When running a Sui Validator or full node, it is recommended to monitor the health of the nodes and set up alerts on problems. Besides alerting on crashes and other common issues, you might also want to configure alerting based on the following example rules.

The following sections cover the alert queries, but the details are meant to be customized to suit your infrastructure.

High-priority health alerts

These alerts should receive the most immediate attention from you or your team.

Crash loop

KeyValue
NameCrash loop
SummaryNode is crash looping
DurationRecommended to trigger after 15m
max without(version) (uptime) < 60 or absent(uptime)

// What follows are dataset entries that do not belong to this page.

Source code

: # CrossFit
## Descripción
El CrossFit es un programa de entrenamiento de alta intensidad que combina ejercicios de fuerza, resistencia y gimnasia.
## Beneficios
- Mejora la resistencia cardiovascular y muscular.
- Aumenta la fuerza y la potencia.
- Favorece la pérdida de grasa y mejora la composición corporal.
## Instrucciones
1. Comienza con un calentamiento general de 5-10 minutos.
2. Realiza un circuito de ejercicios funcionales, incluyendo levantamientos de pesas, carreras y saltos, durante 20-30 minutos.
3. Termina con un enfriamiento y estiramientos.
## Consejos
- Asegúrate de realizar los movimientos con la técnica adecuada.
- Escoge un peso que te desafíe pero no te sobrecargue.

Node is not staying up longer than 60s. Possible reasons:

  • Binary version too old.
  • Incorrect configuration.
  • Software bug.

Please notify Sui community on Discord if this cannot be resolved on your own.

Consensus proposals failure

KeyValue
NameConsensus proposals failure
SummaryConsensus block proposal rate is low
DurationRecommended to trigger after 1h
sum without(force) (rate(consensus_proposed_blocks[5m])) < 1.0

Validators with a slow consensus proposal rate can hurt network latency and throughput. It is usually due to network, disk or CPU performance issues.

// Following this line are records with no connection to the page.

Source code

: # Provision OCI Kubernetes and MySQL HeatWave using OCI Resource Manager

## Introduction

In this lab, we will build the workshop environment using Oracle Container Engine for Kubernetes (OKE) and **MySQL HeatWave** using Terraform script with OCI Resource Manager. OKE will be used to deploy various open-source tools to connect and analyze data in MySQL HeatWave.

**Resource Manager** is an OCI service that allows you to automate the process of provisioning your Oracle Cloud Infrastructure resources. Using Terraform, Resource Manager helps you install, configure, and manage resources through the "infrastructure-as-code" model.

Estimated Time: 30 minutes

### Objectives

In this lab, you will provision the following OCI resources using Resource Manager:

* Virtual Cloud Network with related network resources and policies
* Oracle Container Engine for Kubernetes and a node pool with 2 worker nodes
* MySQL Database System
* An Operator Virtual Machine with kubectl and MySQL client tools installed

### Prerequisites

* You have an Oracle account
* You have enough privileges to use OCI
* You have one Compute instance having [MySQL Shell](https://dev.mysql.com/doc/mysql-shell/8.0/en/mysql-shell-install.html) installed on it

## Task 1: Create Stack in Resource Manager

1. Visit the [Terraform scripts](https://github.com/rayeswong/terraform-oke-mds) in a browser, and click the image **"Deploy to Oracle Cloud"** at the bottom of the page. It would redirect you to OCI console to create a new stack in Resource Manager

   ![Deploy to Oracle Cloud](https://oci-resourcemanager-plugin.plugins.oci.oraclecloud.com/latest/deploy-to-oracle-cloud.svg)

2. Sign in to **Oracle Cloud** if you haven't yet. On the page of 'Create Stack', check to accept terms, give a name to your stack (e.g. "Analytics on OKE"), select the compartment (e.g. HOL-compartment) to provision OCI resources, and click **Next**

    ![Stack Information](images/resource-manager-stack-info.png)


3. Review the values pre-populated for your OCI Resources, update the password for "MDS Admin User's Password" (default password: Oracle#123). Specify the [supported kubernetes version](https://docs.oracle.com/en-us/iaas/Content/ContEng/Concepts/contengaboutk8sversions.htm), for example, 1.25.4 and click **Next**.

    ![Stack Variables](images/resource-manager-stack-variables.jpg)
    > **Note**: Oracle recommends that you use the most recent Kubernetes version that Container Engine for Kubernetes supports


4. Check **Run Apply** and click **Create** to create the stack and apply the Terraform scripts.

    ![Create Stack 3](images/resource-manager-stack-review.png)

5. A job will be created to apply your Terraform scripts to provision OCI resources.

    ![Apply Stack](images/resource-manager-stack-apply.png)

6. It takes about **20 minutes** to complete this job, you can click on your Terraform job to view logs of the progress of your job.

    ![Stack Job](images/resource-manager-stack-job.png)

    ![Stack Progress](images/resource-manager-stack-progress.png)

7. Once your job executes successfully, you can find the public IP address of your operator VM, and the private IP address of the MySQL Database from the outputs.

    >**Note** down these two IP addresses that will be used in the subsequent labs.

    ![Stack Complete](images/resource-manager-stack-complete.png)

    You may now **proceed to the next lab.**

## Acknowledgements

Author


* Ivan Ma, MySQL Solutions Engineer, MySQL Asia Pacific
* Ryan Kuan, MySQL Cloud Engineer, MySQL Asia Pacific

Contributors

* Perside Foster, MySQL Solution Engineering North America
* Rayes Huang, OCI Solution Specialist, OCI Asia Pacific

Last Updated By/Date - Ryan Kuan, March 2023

Checkpoint execution rate is low

KeyValue
NameCheckpoint execution rate is low
SummaryValidator is not executing checkpoints quickly enough
DurationRecommended to trigger after 1h
rate(last_executed_checkpoint[5m]) < 1.0

Validators and full nodes with slow checkpoint execution will not have up-to-date information from the network. It is usually due to network, disk or CPU performance issues.

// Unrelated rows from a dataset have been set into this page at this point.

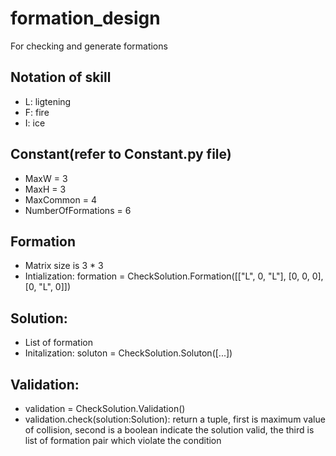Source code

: # formation_design
For checking and generate formations

## Notation of skill
- L: ligtening
- F: fire
- I: ice

## Constant(refer to Constant.py file)
- MaxW = 3
- MaxH = 3
- MaxCommon = 4
- NumberOfFormations = 6

## Formation 
- Matrix size is 3 * 3
- Intialization: formation = CheckSolution.Formation([["L", 0, "L"], [0, 0, 0], [0, "L", 0]])

## Solution:
- List of formation
- Initalization: soluton = CheckSolution.Soluton([...])

## Validation:
- validation = CheckSolution.Validation()
- validation.check(solution:Solution): return a tuple, first is maximum value of collision, second is a boolean indicate the solution valid, the third is list of formation pair which violate the condition
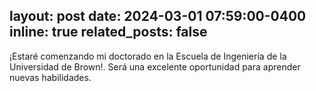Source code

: layout: post
date: 2024-03-01 07:59:00-0400
inline: true
related_posts: false
---

¡Estaré comenzando mi doctorado en la Escuela de Ingeniería de la Universidad de Brown!. Será una excelente oportunidad para aprender nuevas habilidades.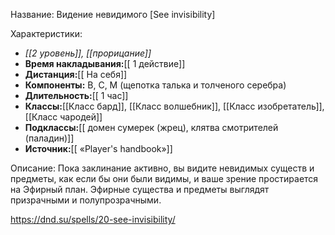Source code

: Название: Видение невидимого \[See invisibility] 

Характеристики:
- *[[2 уровень]], [[прорицание]]*
- **Время накладывания:**[[ 1 действие]]
- **Дистанция:**[[ На себя]]
- **Компоненты:** В, С, М (щепотка талька и толченого серебра)
- **Длительность:**[[ 1 час]]
- **Классы:**[[Класс  бард]], [[Класс волшебник]], [[Класс изобретатель]], [[Класс чародей]]
- **Подклассы:**[[ домен сумерек (жрец), клятва смотрителей (паладин)]]
- **Источник:**[[ «Player's handbook»]]

Описание:
Пока заклинание активно, вы видите невидимых существ и предметы, как если бы они были видимы, и ваше зрение простирается на Эфирный план. Эфирные существа и предметы выглядят призрачными и полупрозрачными.

https://dnd.su/spells/20-see-invisibility/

Safe mode during reconfiguration

KeyValue
NameSafe mode during reconfiguration
SummaryValidator or full node failed to advance the epoch and entered safe mode
DurationRecommended to trigger after 15m
is_safe_mode > 0.5

Usually this issue is outside the control of validator or full node operators. Please notify Sui community on Discord when this is observed.

Non-urgent and warning alerts

All alerts are important, but the following alerts and warnings can be addressed within the normal node maintenance workflow.

System invariant violations

KeyValue
NameSystem invariant violations
SummaryThe node reports an invariant violation
DurationRecommended to trigger after 15m
system_invariant_violations > 0

Usually this issue is outside the control of validator or full node operators. Please notify Sui community on Discord when this is observed.